We did not know, nor was it disclosed, when we bought our house that Lewis Avenue was a Halloween destination, literally a trick-a-treat stop for thousands.
Perhaps only a few thousand, but still.
Enough that the city police barricades the street from traffic. Enough that the city installs Port-o-Johnnies at the 6th Street end. Enough that the fire department drops by two enormous bags of candy the night before, meaning we are subsidized by the city. Enough that friends take pity and donate bags of candy to your supply.
(City Council a couple years ago debated and voted to move Halloween to a weekend date rather than let it fall naturally on a Monday. The citizenry revolted, and the council had to rescind its overreach.)
How Lewis Avenue became the trick-a-treat street, I do not know. But everyone knows it is. Busloads of Batmen and Power Rangers and Transformers and Princesses will roll from nearby Wilmington and Whitemarch islands and as far as way as Savannah.

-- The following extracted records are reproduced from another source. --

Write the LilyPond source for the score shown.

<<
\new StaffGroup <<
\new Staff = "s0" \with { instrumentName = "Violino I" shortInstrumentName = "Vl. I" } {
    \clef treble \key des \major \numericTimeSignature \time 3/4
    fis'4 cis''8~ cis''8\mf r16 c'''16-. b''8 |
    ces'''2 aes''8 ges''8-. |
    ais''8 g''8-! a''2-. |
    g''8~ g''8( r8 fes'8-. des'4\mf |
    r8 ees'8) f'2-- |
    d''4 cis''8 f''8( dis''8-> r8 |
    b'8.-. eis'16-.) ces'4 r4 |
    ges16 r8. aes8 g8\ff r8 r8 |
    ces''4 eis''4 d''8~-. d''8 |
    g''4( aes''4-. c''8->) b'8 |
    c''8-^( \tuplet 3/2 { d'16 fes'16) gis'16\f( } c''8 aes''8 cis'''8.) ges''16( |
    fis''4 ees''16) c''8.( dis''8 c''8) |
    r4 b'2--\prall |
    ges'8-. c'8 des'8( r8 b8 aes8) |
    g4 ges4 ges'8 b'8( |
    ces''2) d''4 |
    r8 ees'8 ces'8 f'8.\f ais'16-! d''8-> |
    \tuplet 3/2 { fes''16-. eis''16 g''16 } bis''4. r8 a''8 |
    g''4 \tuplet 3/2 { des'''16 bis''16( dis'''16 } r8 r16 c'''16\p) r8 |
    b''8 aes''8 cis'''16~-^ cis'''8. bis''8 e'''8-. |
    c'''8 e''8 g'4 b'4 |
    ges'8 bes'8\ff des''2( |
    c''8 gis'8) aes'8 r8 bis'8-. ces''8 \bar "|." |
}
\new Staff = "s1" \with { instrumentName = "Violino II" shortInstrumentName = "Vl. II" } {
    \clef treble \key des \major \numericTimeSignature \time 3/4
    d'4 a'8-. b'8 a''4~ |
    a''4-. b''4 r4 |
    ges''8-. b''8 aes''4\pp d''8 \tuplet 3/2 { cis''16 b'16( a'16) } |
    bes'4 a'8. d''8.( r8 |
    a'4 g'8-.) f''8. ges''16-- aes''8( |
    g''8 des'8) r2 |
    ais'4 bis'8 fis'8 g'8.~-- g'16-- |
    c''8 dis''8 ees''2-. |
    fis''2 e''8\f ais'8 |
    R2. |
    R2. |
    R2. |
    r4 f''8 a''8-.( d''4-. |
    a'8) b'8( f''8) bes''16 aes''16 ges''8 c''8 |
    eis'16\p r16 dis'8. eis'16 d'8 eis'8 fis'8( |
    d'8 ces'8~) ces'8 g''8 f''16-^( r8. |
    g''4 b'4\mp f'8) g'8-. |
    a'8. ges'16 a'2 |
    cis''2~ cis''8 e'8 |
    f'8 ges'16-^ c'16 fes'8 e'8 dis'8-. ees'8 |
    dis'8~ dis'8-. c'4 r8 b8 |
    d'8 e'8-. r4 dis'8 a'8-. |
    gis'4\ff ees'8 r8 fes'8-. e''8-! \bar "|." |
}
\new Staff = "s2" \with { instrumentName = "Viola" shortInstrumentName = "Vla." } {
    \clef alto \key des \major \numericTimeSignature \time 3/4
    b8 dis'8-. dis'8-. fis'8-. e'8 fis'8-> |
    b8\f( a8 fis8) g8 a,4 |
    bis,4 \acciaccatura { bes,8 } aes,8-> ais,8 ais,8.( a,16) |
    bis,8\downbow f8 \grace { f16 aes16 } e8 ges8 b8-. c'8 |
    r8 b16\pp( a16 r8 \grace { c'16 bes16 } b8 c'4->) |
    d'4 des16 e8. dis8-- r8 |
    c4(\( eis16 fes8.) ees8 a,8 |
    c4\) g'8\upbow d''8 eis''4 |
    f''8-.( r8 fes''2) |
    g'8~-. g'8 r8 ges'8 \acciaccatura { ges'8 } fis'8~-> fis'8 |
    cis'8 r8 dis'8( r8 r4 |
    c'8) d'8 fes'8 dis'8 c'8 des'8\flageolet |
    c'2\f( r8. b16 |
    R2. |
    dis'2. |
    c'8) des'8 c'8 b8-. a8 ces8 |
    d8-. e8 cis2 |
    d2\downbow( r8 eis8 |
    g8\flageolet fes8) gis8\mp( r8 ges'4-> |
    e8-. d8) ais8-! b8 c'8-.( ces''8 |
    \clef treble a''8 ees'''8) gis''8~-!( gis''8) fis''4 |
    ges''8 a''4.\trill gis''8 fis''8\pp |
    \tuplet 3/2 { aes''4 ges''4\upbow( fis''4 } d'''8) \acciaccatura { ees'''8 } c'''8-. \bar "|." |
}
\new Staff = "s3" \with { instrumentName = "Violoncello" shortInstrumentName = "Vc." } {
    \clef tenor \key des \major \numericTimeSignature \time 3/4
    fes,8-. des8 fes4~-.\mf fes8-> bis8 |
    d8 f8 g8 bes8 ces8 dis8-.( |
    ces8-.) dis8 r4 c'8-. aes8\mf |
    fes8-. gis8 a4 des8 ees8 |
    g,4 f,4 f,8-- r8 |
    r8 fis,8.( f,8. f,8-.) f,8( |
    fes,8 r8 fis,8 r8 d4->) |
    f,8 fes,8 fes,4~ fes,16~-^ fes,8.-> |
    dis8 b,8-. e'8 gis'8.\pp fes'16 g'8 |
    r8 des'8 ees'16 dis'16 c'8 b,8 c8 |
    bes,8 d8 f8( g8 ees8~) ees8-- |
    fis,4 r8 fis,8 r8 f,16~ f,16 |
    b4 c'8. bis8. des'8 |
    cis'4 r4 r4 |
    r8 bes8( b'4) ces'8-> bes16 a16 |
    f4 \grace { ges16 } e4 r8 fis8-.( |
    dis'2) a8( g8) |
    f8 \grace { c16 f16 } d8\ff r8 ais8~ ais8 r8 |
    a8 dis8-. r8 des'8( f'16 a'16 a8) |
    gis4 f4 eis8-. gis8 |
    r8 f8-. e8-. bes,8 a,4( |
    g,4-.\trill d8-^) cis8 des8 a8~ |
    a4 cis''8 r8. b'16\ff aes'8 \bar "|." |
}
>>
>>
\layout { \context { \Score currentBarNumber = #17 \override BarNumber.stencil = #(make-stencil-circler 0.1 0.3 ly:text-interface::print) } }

They will be greeted on the short street of 70 homes with blowup ghosts, ghouls, goblins and black cats the size of a small house; graveyards and pirate ships of the dead sailing across lawns; and, residents dressed for the show.
We invite friends over for a cook out and spread the table in the front yard so we have an up close and personal view of the parade that starts just before sundown.
I’ve somehow roped myself into playing a crazy pirate and handing out the candy. I over acted (me?) and hammed it up to the point where friends actually enjoyed seeing me act a fool. Last year, when I bowed out, I apparently upset some people, primarily she-who-must-be-obeyed.
So, this year, I’ll be back with my bandana on my head, eye patch blurring my vision and a glow-in-the-dark cutlass in hand as I guard (hand out) the candy.